AK Parti’de genel merkezden, yerel teşkilatlara, kabineden, külliyeye varıncaya kadar dört başı mamur bir değişimin yaşanacağına kesin gözle bakılıyor.
Cumhurbaşkanı Erdoğan’ın, MYK toplantısı ve grup toplantısındaki sözleri bu değişimin en güçlü işaretleri.
Değişimden Bursa’nın nasibini almaması düşünülemez.
Tiviport’ta, İl Başkanı Davut Gürkan’ın istifasının isteneceğine dair kulis haberi okudunuz.
Edindiğim bilgiye göre, genel merkez istemediği takdirde Gürkan, il başkanlığından ayrılmak istemiyormuş.

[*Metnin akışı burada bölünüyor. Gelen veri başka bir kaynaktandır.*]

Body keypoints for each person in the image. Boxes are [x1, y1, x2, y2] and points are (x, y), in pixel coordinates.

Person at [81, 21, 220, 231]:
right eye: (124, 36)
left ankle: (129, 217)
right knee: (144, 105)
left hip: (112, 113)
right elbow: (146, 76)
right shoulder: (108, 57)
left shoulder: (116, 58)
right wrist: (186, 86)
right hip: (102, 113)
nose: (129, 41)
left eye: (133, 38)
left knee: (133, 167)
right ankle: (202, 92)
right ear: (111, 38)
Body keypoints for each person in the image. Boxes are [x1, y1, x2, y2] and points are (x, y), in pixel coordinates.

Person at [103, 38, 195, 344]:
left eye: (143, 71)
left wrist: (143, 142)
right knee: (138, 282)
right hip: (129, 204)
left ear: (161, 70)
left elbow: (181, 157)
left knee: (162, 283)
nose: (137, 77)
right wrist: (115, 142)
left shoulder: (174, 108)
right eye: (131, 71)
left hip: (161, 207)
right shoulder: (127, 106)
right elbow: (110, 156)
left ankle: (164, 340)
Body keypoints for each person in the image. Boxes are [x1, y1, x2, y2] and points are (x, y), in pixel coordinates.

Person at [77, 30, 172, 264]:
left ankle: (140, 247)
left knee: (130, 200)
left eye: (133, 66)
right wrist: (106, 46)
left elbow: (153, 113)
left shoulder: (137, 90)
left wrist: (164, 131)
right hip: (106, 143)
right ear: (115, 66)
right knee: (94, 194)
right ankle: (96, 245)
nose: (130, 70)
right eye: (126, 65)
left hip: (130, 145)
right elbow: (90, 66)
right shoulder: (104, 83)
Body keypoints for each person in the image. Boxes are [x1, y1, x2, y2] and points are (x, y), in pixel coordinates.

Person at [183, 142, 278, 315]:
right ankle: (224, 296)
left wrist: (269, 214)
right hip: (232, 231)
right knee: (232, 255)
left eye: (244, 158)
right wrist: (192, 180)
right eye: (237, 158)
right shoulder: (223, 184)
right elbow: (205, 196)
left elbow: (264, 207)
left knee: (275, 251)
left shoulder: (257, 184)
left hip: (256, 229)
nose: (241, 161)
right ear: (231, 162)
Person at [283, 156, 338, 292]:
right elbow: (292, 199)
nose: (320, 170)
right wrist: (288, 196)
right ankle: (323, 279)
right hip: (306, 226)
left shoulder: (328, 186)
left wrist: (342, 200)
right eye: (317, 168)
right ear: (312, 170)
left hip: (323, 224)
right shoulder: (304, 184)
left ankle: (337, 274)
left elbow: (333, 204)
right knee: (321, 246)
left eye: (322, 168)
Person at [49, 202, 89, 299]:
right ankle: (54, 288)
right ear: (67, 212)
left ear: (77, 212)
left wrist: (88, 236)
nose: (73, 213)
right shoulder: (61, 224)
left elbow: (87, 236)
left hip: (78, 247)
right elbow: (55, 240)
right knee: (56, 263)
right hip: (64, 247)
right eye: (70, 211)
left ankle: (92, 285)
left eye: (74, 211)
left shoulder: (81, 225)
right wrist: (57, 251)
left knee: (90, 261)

Ancak, önce Büyükşehir, ardından Osmangazi adaylığını isteyen Gürkan’ın, seçimdeki performansı ortada.
Kuşkusuz genel merkezde daha fazla veri, daha fazla bilgi vardır.
O halde Gürkan’ın gitmesinden çok, yerine kimin atanacağı daha önemli.
AK Parti Genel Merkezi, ‘Gürkanvari’ bir ismi il başkanlığına atayacaksa, Bursa’daki değişimin bir anlamı olmayacak.
Yani, CHP’li Büyükşehir Belediye başkanını rahatsız etmeyecek ve CHP’li Büyükşehir Belediye başkanının yakınındaki iş insanları veya müteahhitlerle ilişkili bir il başkanının atanması, en az 20 yıl daha Bursa’yı CHP’ye bırakmak anlamına gelir.
Diğer yandan genel merkezin, bu ilişki ağından bağımsız bir il başkanını ataması çok radikal bir adım olacaktır.
Çünkü bu radikal adım, Nilüfer’den başlayıp, Büyükşehir ile devam etmesi muhtemel 20 yıllık AK Parti-CHP örtülü rant ittifakını bozmak anlamına gelir.
Bu ittifakı da bozsa, bozsa Recep Tayyip Erdoğan bozar ki, başka da hiç kimsenin gücü yetmez.
O halde Bursa ile bizzat Recep Tayyip Erdoğan’ın ilgilenmesi gerekir.